The noice that brings silence at cooking time
What doesn't belong in this photo?

23 hours of the 24 hours of my mother of two - days I can handle pretty good (if I do say so myself, I am so modest). But that one hour, say, between 5 PM and 6 PM? I get a little stressed. Because in that one hour I have two problems and one big challenge: to magically turn ingredients into a healthy dinner on the table.
I present problems A and B:
Problem A: a 2-year old toddler who has been experiencing with skipping naps and between 5 and 6 goes nuts from from lack of energy "Let's see what mommy does when I stick a cucumber in the cats ear" and "Let's see what mommy does when I play soccer with a tomato" and "Let's see what mommy does when I try to feed my baby sister potatoes"

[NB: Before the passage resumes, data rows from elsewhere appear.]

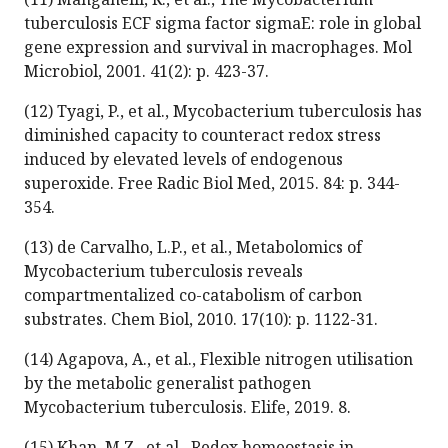
tuberculosis ECF sigma factor sigmaE: role in global
gene expression and survival in macrophages. Mol
Microbiol, 2001. 41(2): p. 423-37.
(12) Tyagi, P., et al., Mycobacterium tuberculosis has
diminished capacity to counteract redox stress
induced by elevated levels of endogenous
superoxide. Free Radic Biol Med, 2015. 84: p. 344-
354.
(13) de Carvalho, L.P., et al., Metabolomics of
Mycobacterium tuberculosis reveals
compartmentalized co-catabolism of carbon
substrates. Chem Biol, 2010. 17(10): p. 1122-31.
(14) Agapova, A., et al., Flexible nitrogen utilisation
by the metabolic generalist pathogen
Mycobacterium tuberculosis. Elife, 2019. 8.
(15) Khan, M.Z., et al., Redox homeostasis in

Problem B: a two month old baby, who's favorite time to cry is between 5 PM and 6 PM.
See how cooking a meal can be challenging?
In general I fix "problem A", by letting Monkey help me. He's got his own apron and oven gloves and I let him snack of the vegetables. If I ignore the occasional flying pieces of carrot and unions, this works pretty well.

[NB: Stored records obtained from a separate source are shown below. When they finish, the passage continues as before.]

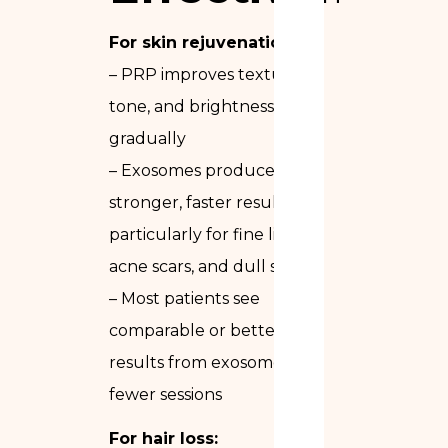
For skin rejuvenation:
– PRP improves texture,
tone, and brightness
gradually
– Exosomes produce
stronger, faster results —
particularly for fine lines,
acne scars, and dull skin
– Most patients see
comparable or better
results from exosomes in
fewer sessions
For hair loss:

I've tried the apron on "Problem B". But the blue apron doesn't go well with her pink clothes she's not really into that yet. A few days ago, the clock turned to cooking time and little miss Roo started to cry. The loudness of that crying (you won't believe the volume that comes out of this little pink thing) caused a brain fart which made me remember an article about white noise and colic babies.

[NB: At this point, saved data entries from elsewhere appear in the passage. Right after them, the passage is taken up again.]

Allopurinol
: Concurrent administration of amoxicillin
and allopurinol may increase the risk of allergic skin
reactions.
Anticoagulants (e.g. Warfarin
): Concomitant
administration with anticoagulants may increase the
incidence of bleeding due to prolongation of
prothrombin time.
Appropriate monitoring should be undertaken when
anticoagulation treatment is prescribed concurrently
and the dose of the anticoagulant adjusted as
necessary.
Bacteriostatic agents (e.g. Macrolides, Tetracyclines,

And voila: a hair blower in the kitchen.
Laugh all you want (I bet our gas & electricity company does) But it WORKED! The baby was happily asleep. And when the baby is happy, mommy is happy and when mommy is happy EVERYBODY is happy (and feed)

I said HAPPY... SMILE.

What's that? SMIIIIIIIIIIIIILE to the internet people.

Good kid. Now take that zucchini out of that cat's ass and give it back to mommy. I need it for the salad I'll have to throw it away now.